At Queens College, the student body reflects the cultural diversity of New York City. Students bring with them traditions from all over the world, and I wanted to celebrate that in my design. I took for my theme global mythologies related to the four cardinal directions, or the four winds. The site was a circular paved area next to Klapper Hall surrounded by a low wall broken by six walkways. This seemed a perfect opportunity to create an outdoor plaza that would invite students to gather during lunch and between classes.

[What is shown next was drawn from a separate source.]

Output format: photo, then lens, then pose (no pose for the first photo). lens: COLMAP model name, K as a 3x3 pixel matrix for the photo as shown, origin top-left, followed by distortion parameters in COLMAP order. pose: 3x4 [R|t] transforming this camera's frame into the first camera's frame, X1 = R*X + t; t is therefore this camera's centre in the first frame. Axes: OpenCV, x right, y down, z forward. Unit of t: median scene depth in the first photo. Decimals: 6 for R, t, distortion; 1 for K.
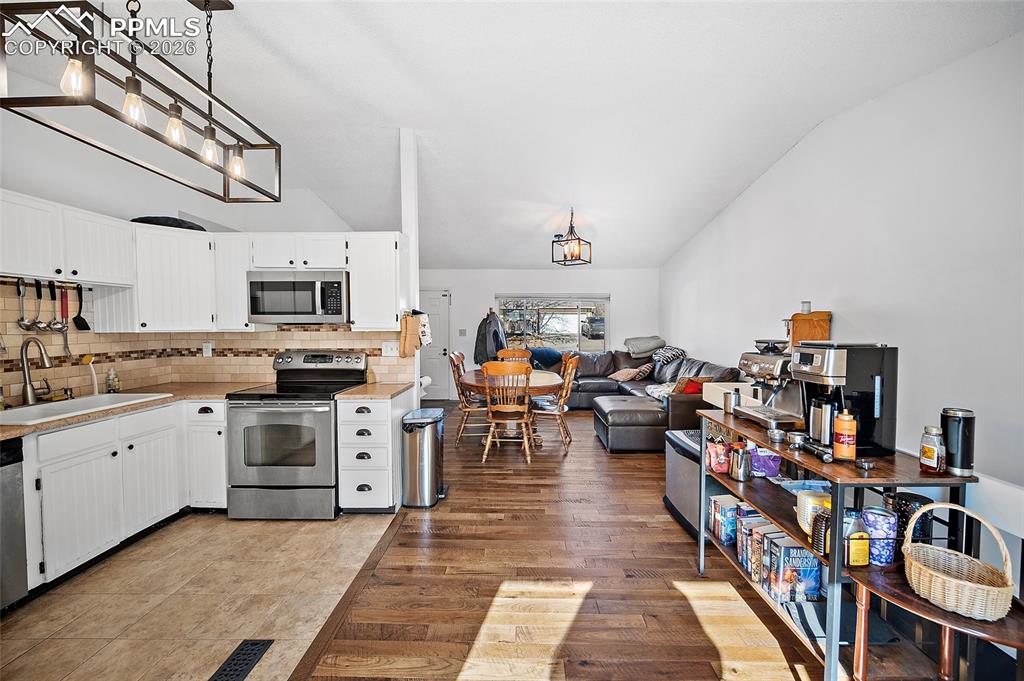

To create seating opportunities, I designed cut and welded steel panels to be affixed to the back of each low wall, transforming them into seats. I incorporated mythological imagery from around the world into the seat back design for each cardinal direction. Among the nineteen mythological figures depicted are a Navajo pollen figure, a bull from Chaldea, and a dragon from China representing the East; a sunset-coiled serpent from Zaire, a baboon-headed god from Egypt, and a house glyph from the Aztecs representing the West. Each image is silhouetted against a colored glass lozenge and set into a horizontally flowing design recalling rolling wind-blown cloud forms.
For the plaza’s central focal point, I created a cut and welded metal sculpture on a base patterned with concentric circles, with key tiles indicating North, South, East, and West. This faux fountain is inspired by a creation myth, shared by the Japanese and the Hopi, that tells of life beginning when ants climbed out of the center of the earth.